## TASK DESCRIPTION:
Filter the records below and copy every line containing the word "operation".
[DATA SUPPLIED Boundary: Start]
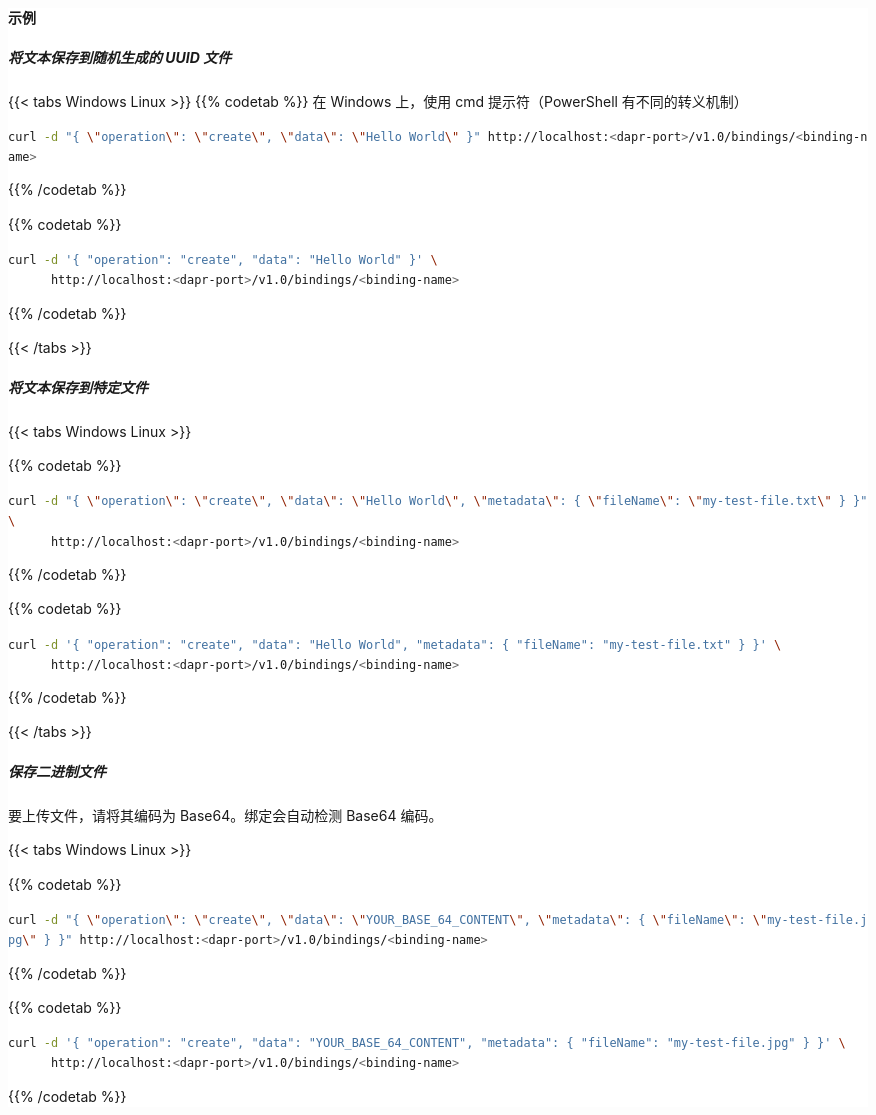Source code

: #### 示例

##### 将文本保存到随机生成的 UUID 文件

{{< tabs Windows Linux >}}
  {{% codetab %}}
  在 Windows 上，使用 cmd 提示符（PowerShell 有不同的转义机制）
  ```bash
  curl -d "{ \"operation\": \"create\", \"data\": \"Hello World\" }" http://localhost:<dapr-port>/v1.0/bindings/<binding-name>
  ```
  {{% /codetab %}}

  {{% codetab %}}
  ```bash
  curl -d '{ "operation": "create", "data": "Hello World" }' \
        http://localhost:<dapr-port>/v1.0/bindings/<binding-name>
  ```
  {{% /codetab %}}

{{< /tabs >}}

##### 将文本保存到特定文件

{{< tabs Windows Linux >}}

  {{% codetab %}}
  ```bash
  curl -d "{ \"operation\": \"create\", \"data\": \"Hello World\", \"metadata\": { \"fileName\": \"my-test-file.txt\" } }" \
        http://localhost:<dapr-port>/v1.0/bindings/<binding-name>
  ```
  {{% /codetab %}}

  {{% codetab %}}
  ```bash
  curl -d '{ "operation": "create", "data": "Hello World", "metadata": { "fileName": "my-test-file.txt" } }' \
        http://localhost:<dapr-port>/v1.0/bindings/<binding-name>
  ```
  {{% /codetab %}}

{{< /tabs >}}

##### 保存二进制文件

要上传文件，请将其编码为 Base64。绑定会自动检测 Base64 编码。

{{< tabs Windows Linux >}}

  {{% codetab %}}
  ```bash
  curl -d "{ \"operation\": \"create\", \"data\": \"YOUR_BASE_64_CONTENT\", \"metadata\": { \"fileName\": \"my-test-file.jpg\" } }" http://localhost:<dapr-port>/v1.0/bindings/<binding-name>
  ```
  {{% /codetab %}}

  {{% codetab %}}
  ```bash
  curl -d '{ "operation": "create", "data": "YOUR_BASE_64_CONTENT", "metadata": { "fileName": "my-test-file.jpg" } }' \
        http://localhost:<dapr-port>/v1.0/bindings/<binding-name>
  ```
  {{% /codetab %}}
[DATA SUPPLIED Boundary: End]
[DATA SUPPLIED Boundary: Start]
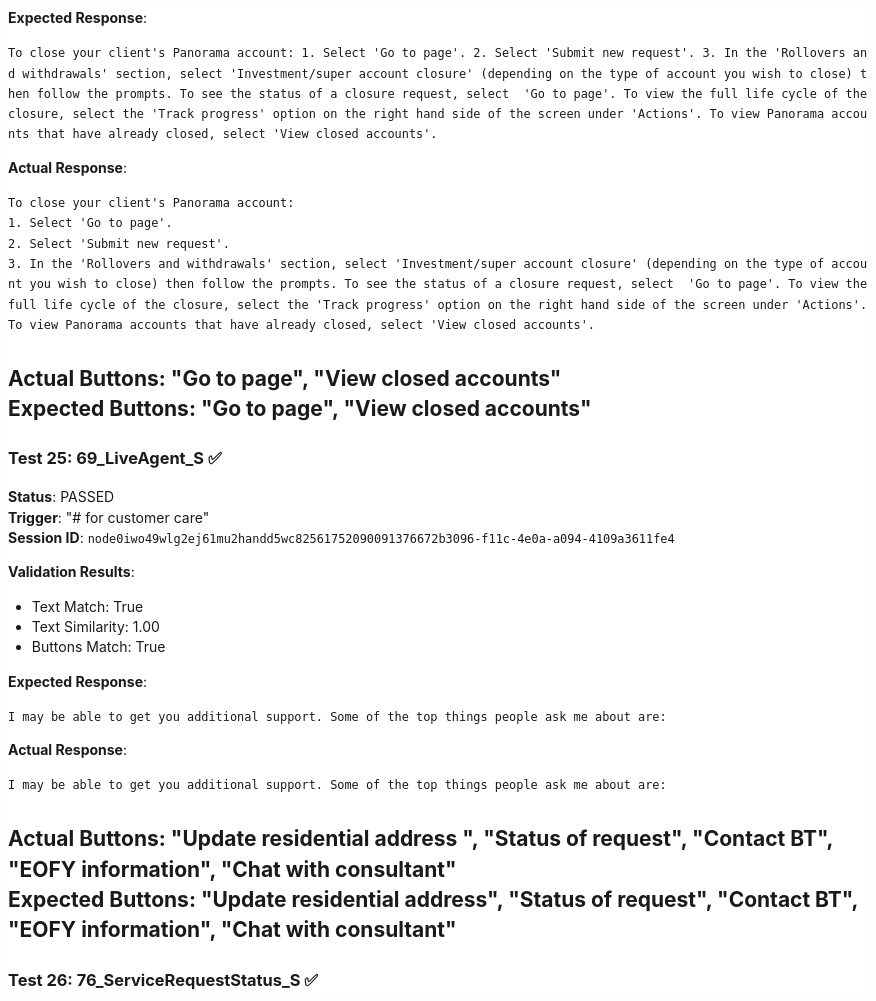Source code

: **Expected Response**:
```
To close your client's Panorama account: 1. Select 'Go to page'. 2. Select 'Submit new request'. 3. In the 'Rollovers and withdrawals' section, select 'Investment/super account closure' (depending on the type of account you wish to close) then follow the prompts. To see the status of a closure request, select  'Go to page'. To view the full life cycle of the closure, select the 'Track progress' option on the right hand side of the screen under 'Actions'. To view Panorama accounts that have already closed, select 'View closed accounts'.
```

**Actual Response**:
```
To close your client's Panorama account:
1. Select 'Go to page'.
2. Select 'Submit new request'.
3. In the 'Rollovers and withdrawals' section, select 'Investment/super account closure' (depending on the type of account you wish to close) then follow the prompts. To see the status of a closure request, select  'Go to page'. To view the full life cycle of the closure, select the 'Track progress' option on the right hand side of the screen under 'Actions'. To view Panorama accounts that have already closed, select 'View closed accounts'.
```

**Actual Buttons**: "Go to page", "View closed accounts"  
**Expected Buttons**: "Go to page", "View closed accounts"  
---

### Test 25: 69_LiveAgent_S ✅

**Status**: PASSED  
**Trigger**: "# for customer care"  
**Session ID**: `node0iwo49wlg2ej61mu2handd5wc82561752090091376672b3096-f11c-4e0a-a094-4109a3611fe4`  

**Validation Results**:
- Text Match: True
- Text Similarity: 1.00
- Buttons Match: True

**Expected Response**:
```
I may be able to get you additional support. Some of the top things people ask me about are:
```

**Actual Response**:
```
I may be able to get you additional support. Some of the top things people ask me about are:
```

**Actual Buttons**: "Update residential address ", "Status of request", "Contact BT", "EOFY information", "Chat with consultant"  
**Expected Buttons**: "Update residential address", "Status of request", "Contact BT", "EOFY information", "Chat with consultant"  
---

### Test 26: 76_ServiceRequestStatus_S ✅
[DATA SUPPLIED Boundary: End]
## SOLVED EXERCISE:
  curl -d "{ \"operation\": \"create\", \"data\": \"Hello World\" }" http://localhost:<dapr-port>/v1.0/bindings/<binding-name>
  curl -d '{ "operation": "create", "data": "Hello World" }' \
  curl -d "{ \"operation\": \"create\", \"data\": \"Hello World\", \"metadata\": { \"fileName\": \"my-test-file.txt\" } }" \
  curl -d '{ "operation": "create", "data": "Hello World", "metadata": { "fileName": "my-test-file.txt" } }' \
  curl -d "{ \"operation\": \"create\", \"data\": \"YOUR_BASE_64_CONTENT\", \"metadata\": { \"fileName\": \"my-test-file.jpg\" } }" http://localhost:<dapr-port>/v1.0/bindings/<binding-name>
  curl -d '{ "operation": "create", "data": "YOUR_BASE_64_CONTENT", "metadata": { "fileName": "my-test-file.jpg" } }' \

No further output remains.